__TASK TO CARRY OUT__
Lines before the one containing "a) Plan Ahead" are to be left out; that line and every line after it, through the last line below, are to be reproduced exactly.

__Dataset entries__
§

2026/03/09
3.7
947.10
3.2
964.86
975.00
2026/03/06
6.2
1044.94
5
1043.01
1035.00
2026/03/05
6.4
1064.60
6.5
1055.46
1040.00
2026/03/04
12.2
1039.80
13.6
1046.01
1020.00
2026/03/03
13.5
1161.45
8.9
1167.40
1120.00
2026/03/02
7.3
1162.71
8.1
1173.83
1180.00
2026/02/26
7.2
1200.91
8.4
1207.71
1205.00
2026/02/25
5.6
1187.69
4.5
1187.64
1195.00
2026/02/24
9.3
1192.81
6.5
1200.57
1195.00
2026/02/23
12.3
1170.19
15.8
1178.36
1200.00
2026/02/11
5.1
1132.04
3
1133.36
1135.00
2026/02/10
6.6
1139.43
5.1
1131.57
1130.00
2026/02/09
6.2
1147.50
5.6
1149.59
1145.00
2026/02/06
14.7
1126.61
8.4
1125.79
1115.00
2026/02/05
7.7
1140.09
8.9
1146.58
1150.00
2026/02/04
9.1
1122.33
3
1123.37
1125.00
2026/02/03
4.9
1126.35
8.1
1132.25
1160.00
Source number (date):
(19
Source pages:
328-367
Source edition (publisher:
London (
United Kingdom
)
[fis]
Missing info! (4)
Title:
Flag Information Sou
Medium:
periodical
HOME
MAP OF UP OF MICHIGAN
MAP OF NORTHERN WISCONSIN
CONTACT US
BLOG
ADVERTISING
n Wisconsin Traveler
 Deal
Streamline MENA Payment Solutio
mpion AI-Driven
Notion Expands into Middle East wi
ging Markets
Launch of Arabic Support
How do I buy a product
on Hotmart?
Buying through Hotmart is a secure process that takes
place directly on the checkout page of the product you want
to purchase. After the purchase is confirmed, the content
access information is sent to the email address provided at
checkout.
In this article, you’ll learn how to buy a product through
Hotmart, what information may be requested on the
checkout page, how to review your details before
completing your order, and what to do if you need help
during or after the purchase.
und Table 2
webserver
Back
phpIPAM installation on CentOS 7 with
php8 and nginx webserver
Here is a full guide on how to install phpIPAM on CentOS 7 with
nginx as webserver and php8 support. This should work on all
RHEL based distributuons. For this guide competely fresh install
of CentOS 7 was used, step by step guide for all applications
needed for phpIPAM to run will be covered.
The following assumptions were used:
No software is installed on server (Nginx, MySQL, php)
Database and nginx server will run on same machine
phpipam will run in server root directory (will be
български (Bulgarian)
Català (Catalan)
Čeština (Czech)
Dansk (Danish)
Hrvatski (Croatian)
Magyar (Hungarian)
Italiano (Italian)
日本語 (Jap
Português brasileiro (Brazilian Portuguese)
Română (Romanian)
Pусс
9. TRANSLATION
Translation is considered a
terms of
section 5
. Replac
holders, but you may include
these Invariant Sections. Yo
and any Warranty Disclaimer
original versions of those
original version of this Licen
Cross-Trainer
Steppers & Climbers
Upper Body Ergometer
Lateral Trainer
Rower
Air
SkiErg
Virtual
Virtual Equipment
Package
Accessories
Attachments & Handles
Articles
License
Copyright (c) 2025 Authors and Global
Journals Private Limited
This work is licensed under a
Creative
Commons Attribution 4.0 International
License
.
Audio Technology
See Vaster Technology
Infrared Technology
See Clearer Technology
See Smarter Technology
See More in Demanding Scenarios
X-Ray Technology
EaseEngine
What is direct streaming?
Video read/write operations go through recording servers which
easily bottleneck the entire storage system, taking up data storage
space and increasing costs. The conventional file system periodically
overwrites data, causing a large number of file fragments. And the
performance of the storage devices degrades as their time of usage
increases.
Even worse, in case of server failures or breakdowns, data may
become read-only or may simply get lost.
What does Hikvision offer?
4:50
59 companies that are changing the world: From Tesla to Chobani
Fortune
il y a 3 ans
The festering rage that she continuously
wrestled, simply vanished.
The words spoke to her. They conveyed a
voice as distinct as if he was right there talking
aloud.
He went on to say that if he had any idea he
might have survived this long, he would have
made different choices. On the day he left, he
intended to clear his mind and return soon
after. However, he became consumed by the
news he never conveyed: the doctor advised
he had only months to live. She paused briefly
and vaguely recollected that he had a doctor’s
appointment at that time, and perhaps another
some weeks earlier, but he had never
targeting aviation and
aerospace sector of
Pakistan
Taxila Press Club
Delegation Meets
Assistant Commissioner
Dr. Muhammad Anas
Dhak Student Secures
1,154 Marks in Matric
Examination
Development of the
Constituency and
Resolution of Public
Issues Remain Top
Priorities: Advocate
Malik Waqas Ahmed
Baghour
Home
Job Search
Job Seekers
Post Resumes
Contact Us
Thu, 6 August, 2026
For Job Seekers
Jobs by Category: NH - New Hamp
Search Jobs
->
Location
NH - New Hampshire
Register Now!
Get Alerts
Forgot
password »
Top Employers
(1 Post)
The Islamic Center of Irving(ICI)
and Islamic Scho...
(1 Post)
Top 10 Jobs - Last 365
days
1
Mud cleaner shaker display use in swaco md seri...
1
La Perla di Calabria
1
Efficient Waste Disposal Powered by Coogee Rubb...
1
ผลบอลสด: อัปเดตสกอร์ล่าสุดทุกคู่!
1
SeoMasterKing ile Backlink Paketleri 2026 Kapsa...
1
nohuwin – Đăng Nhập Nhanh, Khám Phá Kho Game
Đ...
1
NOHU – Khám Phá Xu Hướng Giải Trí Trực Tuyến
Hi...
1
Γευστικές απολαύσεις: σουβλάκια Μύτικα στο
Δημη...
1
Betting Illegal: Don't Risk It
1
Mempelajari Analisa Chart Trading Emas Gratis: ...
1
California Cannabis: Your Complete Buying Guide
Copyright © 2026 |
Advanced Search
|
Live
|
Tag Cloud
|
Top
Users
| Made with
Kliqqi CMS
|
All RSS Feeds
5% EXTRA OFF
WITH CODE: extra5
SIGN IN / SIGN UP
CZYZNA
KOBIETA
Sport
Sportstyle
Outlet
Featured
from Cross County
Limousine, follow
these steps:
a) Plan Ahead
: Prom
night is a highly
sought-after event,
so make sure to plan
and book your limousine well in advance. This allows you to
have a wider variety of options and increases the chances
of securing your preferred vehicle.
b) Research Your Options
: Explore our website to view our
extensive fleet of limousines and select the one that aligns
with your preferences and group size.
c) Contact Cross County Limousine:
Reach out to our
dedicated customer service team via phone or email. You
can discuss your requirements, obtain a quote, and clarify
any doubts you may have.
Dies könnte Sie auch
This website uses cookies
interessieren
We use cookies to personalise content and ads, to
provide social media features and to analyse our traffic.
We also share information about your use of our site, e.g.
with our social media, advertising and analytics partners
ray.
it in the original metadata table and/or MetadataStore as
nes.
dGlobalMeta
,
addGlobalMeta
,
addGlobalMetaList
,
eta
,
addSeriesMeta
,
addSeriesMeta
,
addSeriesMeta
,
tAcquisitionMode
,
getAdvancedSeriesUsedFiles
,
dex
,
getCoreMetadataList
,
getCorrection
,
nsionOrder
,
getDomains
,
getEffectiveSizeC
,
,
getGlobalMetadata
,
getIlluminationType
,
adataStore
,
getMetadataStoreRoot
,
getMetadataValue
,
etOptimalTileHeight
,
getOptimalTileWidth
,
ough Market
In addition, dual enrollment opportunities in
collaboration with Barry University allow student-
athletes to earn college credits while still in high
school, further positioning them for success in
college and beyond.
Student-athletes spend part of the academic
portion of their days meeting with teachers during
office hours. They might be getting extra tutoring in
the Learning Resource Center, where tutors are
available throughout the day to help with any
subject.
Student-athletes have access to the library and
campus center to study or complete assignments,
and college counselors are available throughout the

§

__ANSWER BOX__
a) Plan Ahead
: Prom
night is a highly
sought-after event,
so make sure to plan
and book your limousine well in advance. This allows you to
have a wider variety of options and increases the chances
of securing your preferred vehicle.
b) Research Your Options
: Explore our website to view our
extensive fleet of limousines and select the one that aligns
with your preferences and group size.
c) Contact Cross County Limousine:
Reach out to our
dedicated customer service team via phone or email. You
can discuss your requirements, obtain a quote, and clarify
any doubts you may have.
Dies könnte Sie auch
This website uses cookies
interessieren
We use cookies to personalise content and ads, to
provide social media features and to analyse our traffic.
We also share information about your use of our site, e.g.
with our social media, advertising and analytics partners
ray.
it in the original metadata table and/or MetadataStore as
nes.
dGlobalMeta
,
addGlobalMeta
,
addGlobalMetaList
,
eta
,
addSeriesMeta
,
addSeriesMeta
,
addSeriesMeta
,
tAcquisitionMode
,
getAdvancedSeriesUsedFiles
,
dex
,
getCoreMetadataList
,
getCorrection
,
nsionOrder
,
getDomains
,
getEffectiveSizeC
,
,
getGlobalMetadata
,
getIlluminationType
,
adataStore
,
getMetadataStoreRoot
,
getMetadataValue
,
etOptimalTileHeight
,
getOptimalTileWidth
,
ough Market
In addition, dual enrollment opportunities in
collaboration with Barry University allow student-
athletes to earn college credits while still in high
school, further positioning them for success in
college and beyond.
Student-athletes spend part of the academic
portion of their days meeting with teachers during
office hours. They might be getting extra tutoring in
the Learning Resource Center, where tutors are
available throughout the day to help with any
subject.
Student-athletes have access to the library and
campus center to study or complete assignments,
and college counselors are available throughout the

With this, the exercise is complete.